I love the relationship between Cassia's parents; one breaks rules to protect the family, but the other keeps rules for the same reason. Bram, Cassia's younger brother, is also a little brother I wouldn't mind claiming. He's late to school nearly every day. He likes to jump in rain puddles. He runs around with messy hair. Everyone has to worry about him. But he's strong when he needs to be, just like Grandfather.
The scene that breaks my heart is when Cassia's dad has to incinerate all the books (reminds me of Fahrenheit 451). She watches as the Officials break the books down their spines and suck up pieces of pages. I shudder at the thought that a group of people would destroy the writings of past peoples.
The concept of every citizen carrying around a pill container intrigued me from the start. If you look at the cover of the first and second books, they tie in with the pills!
Condie might be onto something. In the story, the old world failed because of its dependence on technology and then the Warming happened. That's just about all we find out.

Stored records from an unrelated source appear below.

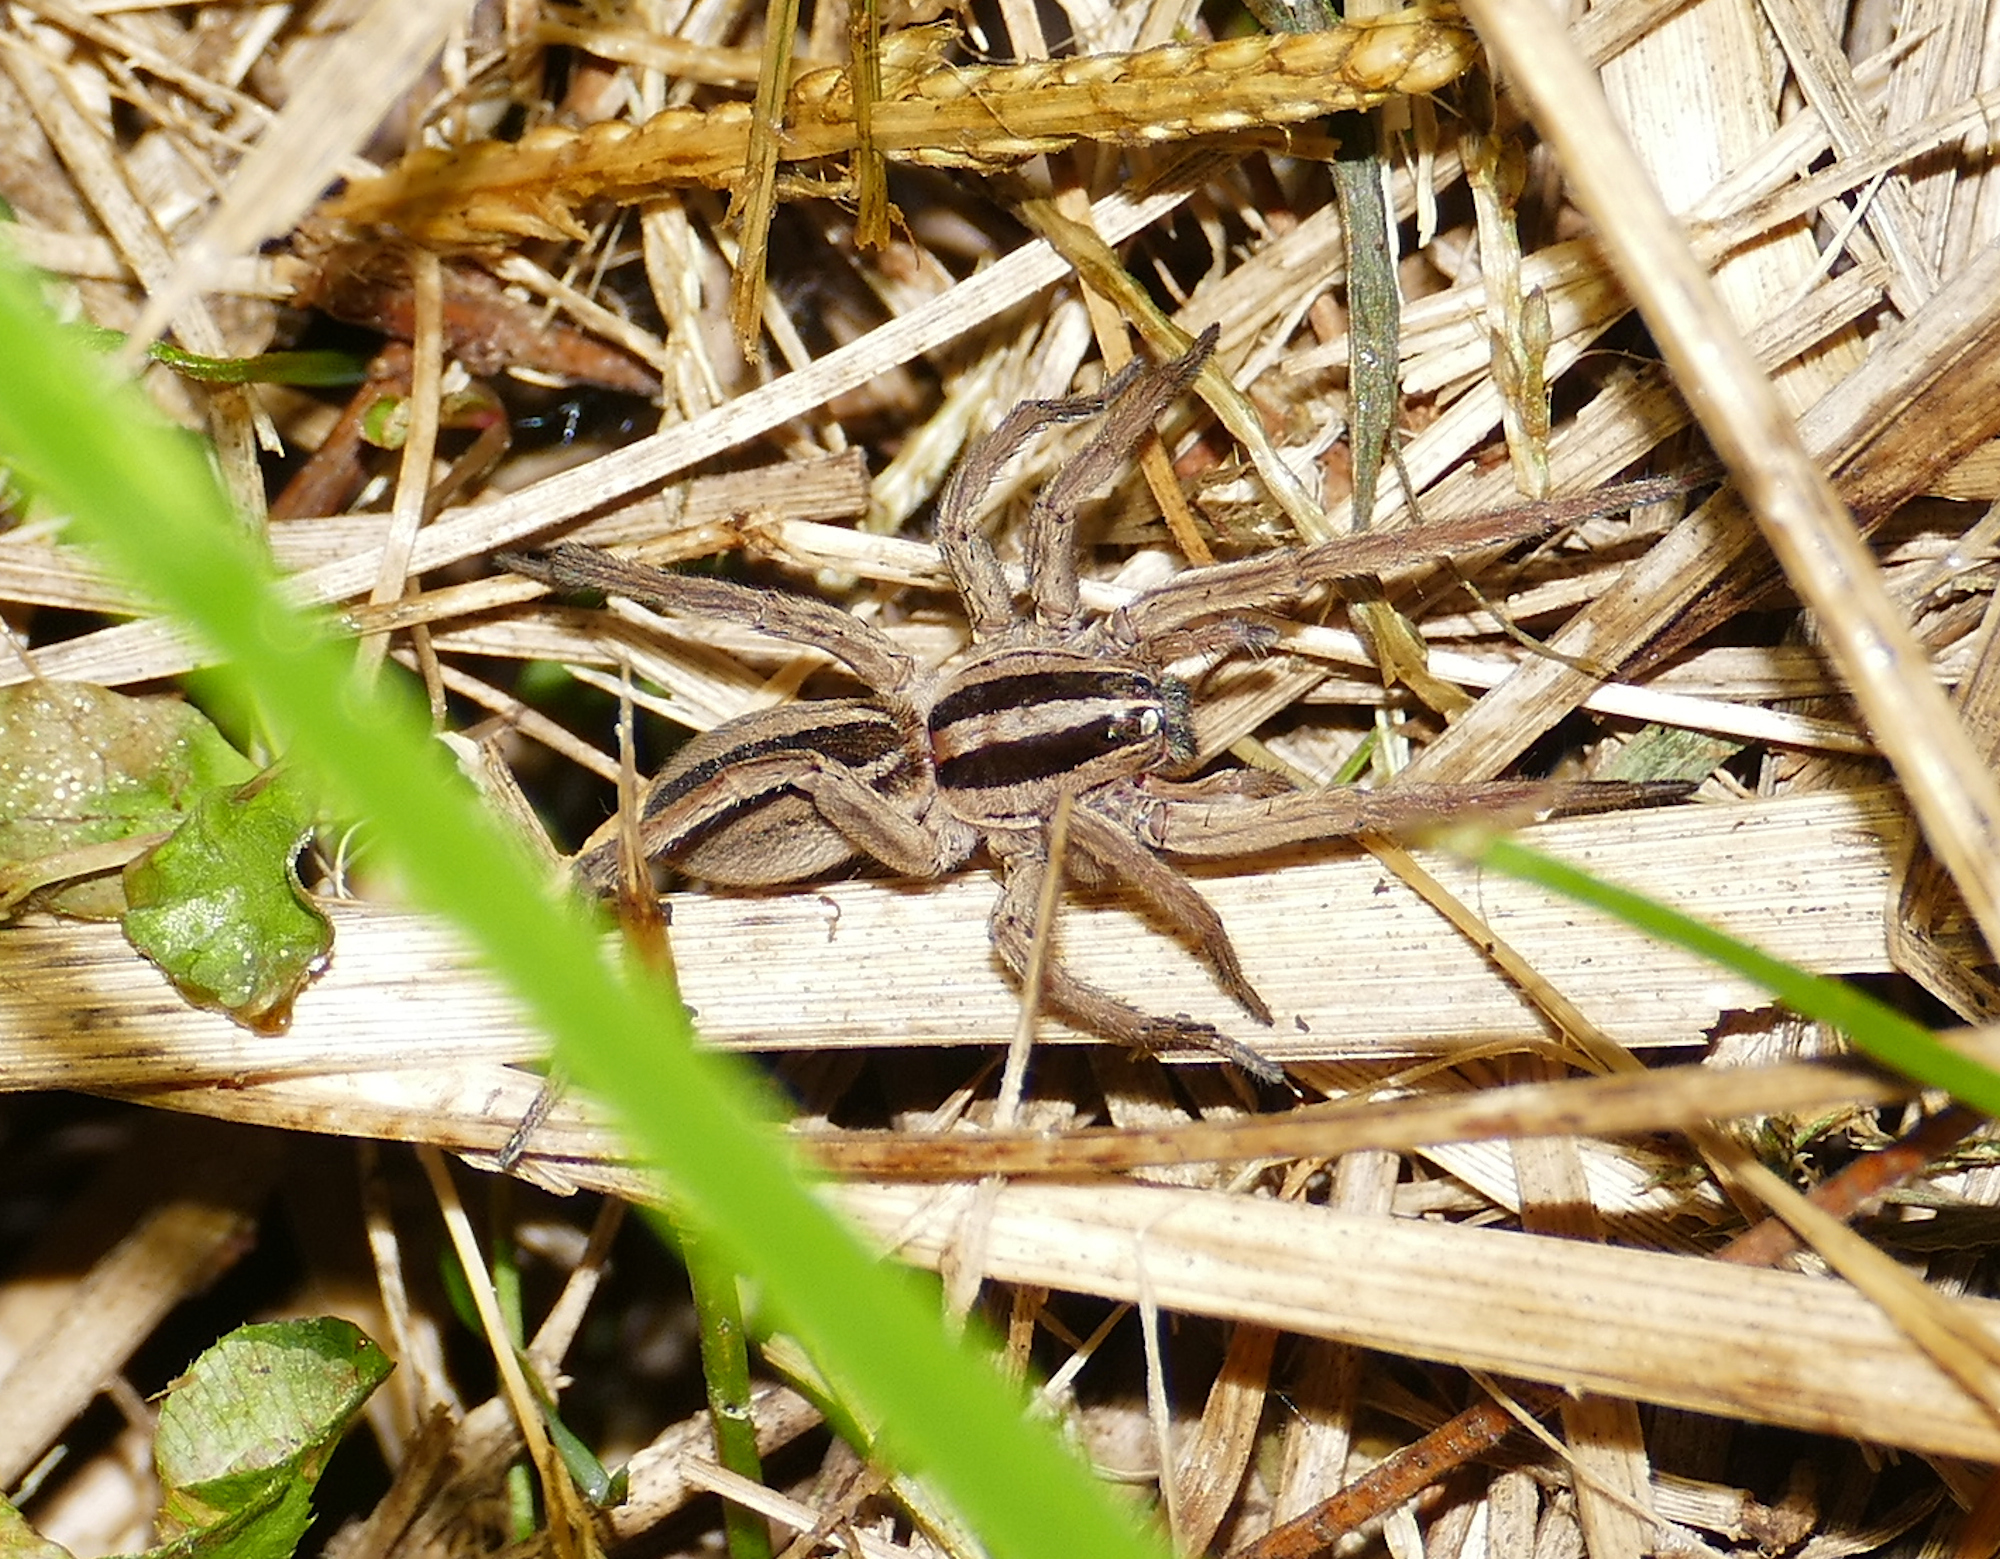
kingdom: Animalia
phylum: Arthropoda
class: Arachnida
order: Araneae
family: Lycosidae
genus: Rabidosa
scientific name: Rabidosa punctulata
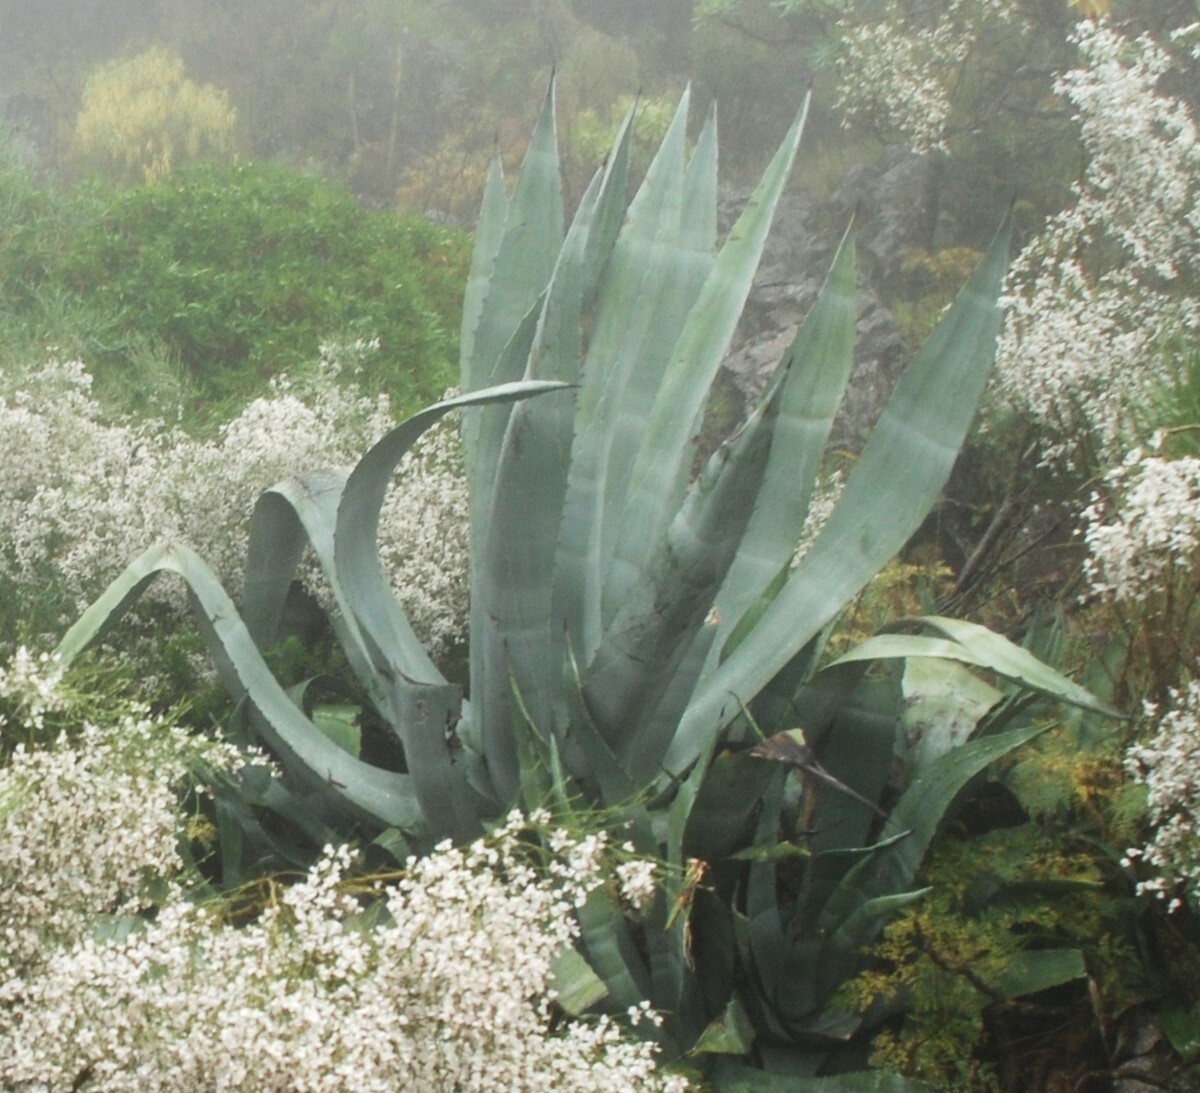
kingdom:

One thing that makes everyone feel special is that they can own one artifact from the past. These things are always special and curious to their owners. It's almost like Ariel discovering the fork--I mean, dinglehopper with Scuttle (I'm heavy on The Little Mermaid references this week). Cassia learns to treasure someone else's artifact even more than her own.
I found myself rooting for one guy over the other, I admit, but I also felt sympatheic toward the other one. I think the big picture was less about the romance and more about right vs. wrong.
I don't want to say much more because I'll give away all the Society's secrets. I will say that I absolutely cannot wait for Crossed to come out. Right now, I'm waiting on a Crossed tour ARC to be mailed to me. The second book is told in alternating points of view between Cassia and Ky. Yay! I'm always a sucker for male POVs.
If you want to be swept away by a dystopian, this is your book (imagine me jumping up and down and waving it in your face, pretty much like I did with my sophomores)!
Matched grasps each reader by the heart and never lets go; the right combination of plot twists, romance, and defiance.
Read it close to November 1st because you will be itching to grab the sequel!
P.S. There are quite a few reviews that were impacted because the story holds numerous similarities to The Giver. To that I say: all ideas in literature are borrowed from some place or another.